## WORK TO COMPLETE
Begin at the line containing "X148590Y35220D03*" in the entries below and end at the line containing "X219710Y351130D03*"; transcribe that range exactly and nothing outside it.

Saved entries:

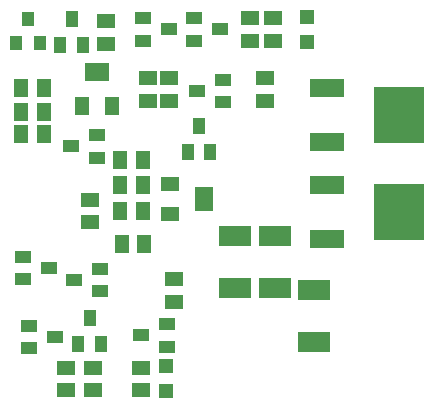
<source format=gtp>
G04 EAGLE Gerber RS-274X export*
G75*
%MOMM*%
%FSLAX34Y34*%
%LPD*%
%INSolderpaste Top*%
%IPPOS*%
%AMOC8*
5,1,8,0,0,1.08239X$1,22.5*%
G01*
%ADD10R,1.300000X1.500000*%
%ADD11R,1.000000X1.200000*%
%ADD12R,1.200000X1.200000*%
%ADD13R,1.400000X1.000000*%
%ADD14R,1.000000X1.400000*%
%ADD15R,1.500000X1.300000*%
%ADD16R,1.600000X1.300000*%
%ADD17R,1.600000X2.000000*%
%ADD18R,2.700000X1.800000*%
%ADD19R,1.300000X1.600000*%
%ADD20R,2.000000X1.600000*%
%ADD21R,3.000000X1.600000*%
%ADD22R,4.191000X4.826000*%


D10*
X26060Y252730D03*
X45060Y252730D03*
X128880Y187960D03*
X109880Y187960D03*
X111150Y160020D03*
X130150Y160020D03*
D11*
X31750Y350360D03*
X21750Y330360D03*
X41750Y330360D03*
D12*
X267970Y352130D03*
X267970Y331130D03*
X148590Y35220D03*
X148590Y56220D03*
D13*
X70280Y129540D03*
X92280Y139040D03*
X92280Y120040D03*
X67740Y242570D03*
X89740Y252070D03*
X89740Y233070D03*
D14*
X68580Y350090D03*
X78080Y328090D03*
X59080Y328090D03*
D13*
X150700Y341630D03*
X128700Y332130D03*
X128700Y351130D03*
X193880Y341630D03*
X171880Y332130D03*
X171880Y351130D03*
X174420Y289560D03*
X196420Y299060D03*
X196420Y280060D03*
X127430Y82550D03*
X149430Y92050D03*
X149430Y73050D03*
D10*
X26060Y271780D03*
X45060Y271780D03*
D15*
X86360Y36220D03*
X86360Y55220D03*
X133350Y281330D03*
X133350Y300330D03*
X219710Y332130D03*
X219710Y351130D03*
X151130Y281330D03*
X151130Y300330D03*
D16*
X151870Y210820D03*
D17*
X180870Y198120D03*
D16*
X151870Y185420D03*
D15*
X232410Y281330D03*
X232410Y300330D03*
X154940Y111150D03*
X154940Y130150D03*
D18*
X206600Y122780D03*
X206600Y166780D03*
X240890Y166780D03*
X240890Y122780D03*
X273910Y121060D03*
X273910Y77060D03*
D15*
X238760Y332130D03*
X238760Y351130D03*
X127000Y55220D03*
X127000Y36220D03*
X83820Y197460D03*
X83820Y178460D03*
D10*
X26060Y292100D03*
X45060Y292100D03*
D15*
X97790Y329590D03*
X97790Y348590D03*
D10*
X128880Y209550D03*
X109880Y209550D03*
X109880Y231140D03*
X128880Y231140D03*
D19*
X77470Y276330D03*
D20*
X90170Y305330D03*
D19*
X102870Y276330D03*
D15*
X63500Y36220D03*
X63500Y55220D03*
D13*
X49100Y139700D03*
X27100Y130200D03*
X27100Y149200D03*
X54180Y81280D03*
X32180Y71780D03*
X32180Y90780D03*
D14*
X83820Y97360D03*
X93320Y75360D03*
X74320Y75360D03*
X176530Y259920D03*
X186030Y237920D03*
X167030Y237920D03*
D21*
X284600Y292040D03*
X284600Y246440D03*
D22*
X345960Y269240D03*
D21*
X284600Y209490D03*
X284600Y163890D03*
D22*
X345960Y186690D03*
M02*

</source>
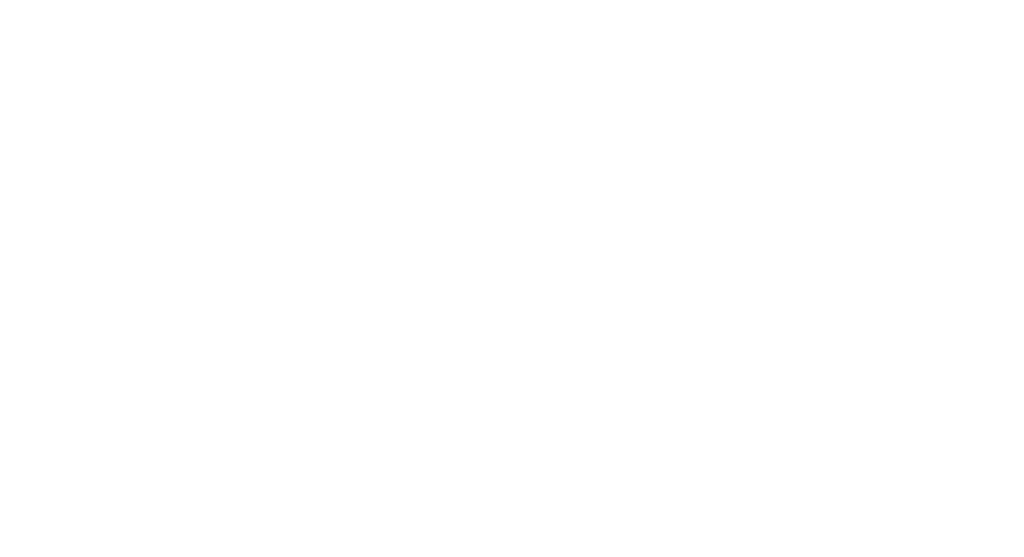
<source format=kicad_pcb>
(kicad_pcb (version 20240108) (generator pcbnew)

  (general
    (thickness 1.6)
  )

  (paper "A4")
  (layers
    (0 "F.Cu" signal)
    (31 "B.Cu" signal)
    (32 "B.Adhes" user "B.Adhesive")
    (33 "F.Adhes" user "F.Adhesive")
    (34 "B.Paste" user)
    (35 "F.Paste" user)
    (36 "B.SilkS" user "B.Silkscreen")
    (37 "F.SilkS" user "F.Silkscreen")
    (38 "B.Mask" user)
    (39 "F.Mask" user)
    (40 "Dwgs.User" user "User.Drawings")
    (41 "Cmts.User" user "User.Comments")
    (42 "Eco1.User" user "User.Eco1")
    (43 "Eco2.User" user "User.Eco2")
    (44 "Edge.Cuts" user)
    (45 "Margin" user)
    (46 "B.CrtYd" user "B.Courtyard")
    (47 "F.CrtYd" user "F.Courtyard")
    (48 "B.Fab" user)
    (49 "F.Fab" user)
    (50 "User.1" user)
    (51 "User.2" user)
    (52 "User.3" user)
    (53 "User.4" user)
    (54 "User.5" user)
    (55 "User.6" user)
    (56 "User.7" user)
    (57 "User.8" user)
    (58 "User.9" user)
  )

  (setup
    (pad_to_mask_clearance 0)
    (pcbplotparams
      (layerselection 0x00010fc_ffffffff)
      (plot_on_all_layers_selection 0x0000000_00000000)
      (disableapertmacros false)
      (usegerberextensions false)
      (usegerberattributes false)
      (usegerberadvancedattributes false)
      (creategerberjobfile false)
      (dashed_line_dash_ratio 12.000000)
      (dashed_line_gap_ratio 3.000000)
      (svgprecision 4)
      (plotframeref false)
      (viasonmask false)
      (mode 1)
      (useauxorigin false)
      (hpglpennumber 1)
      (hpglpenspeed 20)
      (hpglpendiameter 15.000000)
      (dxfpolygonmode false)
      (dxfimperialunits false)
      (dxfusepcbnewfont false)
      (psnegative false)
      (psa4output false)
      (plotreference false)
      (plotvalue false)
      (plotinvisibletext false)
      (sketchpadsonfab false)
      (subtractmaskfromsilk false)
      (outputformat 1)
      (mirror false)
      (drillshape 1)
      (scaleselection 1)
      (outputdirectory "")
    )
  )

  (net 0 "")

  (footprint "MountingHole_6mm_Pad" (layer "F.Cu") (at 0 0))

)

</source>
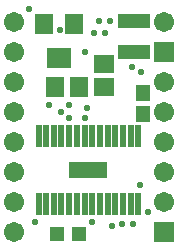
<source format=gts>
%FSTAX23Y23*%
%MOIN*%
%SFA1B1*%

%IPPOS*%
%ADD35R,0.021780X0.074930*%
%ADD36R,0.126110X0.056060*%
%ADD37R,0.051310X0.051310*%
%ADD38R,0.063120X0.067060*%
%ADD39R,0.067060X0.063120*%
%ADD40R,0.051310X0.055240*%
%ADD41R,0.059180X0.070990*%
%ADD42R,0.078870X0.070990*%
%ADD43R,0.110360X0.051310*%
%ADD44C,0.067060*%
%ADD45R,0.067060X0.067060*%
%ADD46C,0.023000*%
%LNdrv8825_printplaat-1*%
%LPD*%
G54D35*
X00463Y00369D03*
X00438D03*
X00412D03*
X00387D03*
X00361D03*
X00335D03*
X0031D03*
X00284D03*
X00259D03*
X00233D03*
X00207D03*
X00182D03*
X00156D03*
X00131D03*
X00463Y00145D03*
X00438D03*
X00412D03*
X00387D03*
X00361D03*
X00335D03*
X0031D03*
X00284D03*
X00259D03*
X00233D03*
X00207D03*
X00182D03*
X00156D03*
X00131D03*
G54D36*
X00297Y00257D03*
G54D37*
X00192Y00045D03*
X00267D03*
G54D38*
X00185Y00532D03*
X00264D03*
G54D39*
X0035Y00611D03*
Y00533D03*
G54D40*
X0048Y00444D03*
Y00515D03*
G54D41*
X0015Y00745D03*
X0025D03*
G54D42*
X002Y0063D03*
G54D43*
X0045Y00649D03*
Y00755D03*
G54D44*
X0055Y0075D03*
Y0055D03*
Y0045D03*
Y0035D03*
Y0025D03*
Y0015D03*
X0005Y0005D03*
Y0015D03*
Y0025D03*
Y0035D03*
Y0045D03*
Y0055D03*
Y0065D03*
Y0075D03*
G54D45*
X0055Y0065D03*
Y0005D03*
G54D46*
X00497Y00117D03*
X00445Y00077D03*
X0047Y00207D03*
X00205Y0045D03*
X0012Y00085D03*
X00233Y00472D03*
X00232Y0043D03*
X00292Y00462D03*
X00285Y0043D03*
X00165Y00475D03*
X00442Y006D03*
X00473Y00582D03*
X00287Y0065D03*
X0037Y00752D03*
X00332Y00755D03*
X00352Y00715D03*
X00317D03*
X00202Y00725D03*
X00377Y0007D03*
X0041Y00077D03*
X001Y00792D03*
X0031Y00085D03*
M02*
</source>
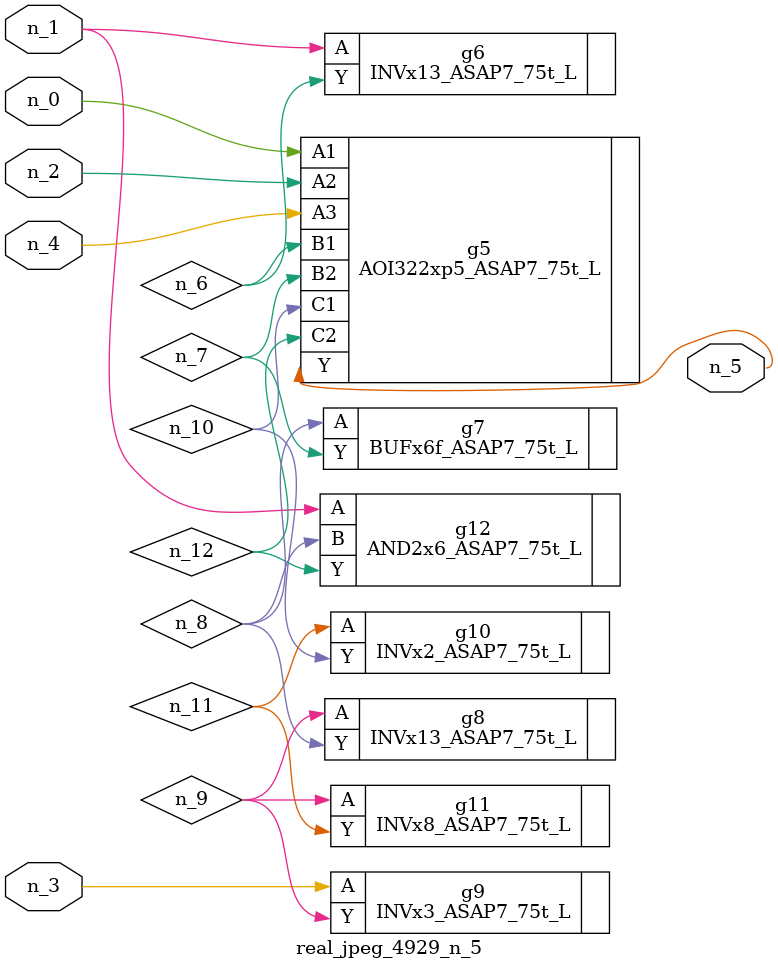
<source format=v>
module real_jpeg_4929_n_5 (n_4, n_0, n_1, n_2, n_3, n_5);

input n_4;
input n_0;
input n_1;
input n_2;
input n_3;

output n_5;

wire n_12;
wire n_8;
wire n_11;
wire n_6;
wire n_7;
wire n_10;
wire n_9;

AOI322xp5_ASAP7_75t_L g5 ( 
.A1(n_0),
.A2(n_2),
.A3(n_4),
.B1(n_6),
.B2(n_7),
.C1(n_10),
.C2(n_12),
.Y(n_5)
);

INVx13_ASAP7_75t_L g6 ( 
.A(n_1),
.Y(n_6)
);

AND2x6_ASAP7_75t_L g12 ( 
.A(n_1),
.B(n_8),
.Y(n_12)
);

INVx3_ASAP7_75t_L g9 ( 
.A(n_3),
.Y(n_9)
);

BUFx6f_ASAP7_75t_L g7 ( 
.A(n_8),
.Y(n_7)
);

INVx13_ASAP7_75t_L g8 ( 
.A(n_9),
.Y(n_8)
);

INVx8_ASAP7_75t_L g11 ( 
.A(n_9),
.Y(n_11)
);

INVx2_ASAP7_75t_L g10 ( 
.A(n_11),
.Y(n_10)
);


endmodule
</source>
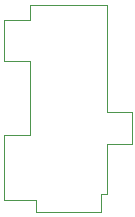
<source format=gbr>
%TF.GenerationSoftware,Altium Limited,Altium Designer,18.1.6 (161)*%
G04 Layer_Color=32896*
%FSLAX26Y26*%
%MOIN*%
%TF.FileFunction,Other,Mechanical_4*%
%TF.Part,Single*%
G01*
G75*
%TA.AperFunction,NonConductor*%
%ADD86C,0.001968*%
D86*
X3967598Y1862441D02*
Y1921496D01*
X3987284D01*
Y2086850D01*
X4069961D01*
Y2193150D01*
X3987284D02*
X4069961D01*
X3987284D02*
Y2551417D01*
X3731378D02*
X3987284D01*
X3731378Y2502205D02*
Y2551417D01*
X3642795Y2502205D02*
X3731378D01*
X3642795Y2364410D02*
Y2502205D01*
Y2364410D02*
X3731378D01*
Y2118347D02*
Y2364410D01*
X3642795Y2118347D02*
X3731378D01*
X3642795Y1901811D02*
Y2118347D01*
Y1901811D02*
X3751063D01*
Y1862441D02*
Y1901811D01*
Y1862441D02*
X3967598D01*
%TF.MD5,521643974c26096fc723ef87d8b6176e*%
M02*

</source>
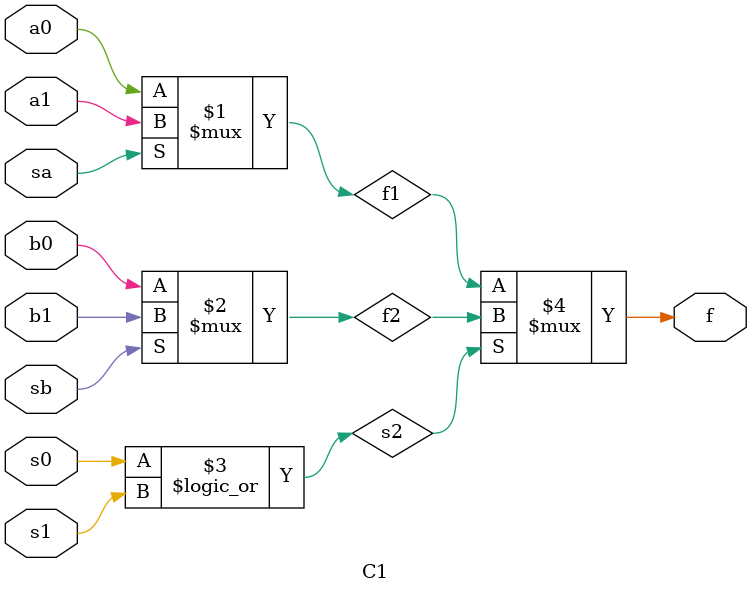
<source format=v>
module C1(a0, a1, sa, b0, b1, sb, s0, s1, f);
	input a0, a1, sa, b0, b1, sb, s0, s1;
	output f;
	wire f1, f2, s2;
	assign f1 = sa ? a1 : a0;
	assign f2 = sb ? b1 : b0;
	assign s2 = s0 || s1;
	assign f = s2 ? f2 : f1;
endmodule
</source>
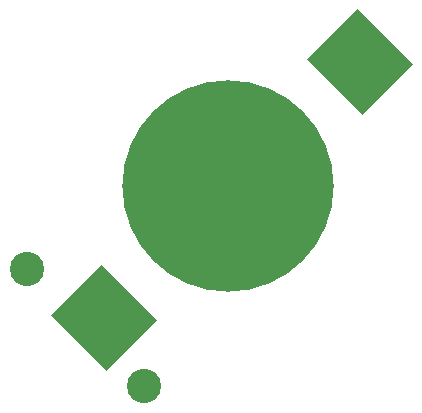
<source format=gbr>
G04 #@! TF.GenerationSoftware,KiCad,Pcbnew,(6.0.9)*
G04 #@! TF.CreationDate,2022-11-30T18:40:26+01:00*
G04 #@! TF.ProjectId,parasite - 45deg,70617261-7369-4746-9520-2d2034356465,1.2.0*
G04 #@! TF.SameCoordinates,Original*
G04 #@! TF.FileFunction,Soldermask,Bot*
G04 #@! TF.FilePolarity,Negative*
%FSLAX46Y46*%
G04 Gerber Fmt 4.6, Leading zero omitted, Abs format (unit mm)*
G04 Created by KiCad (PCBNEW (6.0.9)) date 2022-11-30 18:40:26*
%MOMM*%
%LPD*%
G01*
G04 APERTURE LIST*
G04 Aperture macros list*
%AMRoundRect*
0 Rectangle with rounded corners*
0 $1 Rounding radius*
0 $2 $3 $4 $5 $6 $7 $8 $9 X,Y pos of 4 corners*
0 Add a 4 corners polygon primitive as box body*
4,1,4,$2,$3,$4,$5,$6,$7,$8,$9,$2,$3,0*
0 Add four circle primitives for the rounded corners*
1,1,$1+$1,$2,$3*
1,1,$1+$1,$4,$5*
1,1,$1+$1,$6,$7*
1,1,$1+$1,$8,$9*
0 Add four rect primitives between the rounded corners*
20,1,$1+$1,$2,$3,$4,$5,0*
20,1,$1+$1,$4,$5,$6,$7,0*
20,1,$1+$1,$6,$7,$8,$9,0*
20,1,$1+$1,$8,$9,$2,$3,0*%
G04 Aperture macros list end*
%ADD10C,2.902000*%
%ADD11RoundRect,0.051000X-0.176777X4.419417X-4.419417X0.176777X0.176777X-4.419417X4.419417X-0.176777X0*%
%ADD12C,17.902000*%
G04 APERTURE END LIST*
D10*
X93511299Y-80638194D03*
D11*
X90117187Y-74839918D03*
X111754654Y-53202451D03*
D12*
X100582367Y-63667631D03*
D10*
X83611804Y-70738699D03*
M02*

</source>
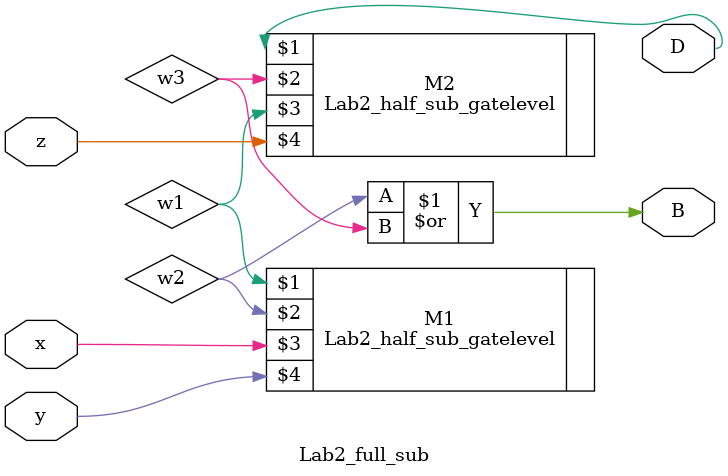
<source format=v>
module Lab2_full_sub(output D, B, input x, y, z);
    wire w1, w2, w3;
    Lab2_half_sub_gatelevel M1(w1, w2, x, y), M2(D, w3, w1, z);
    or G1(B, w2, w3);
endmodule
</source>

## WRITTEN SOLUTION
X148590Y35220D03*
X148590Y56220D03*
D13*
X70280Y129540D03*
X92280Y139040D03*
X92280Y120040D03*
X67740Y242570D03*
X89740Y252070D03*
X89740Y233070D03*
D14*
X68580Y350090D03*
X78080Y328090D03*
X59080Y328090D03*
D13*
X150700Y341630D03*
X128700Y332130D03*
X128700Y351130D03*
X193880Y341630D03*
X171880Y332130D03*
X171880Y351130D03*
X174420Y289560D03*
X196420Y299060D03*
X196420Y280060D03*
X127430Y82550D03*
X149430Y92050D03*
X149430Y73050D03*
D10*
X26060Y271780D03*
X45060Y271780D03*
D15*
X86360Y36220D03*
X86360Y55220D03*
X133350Y281330D03*
X133350Y300330D03*
X219710Y332130D03*
X219710Y351130D03*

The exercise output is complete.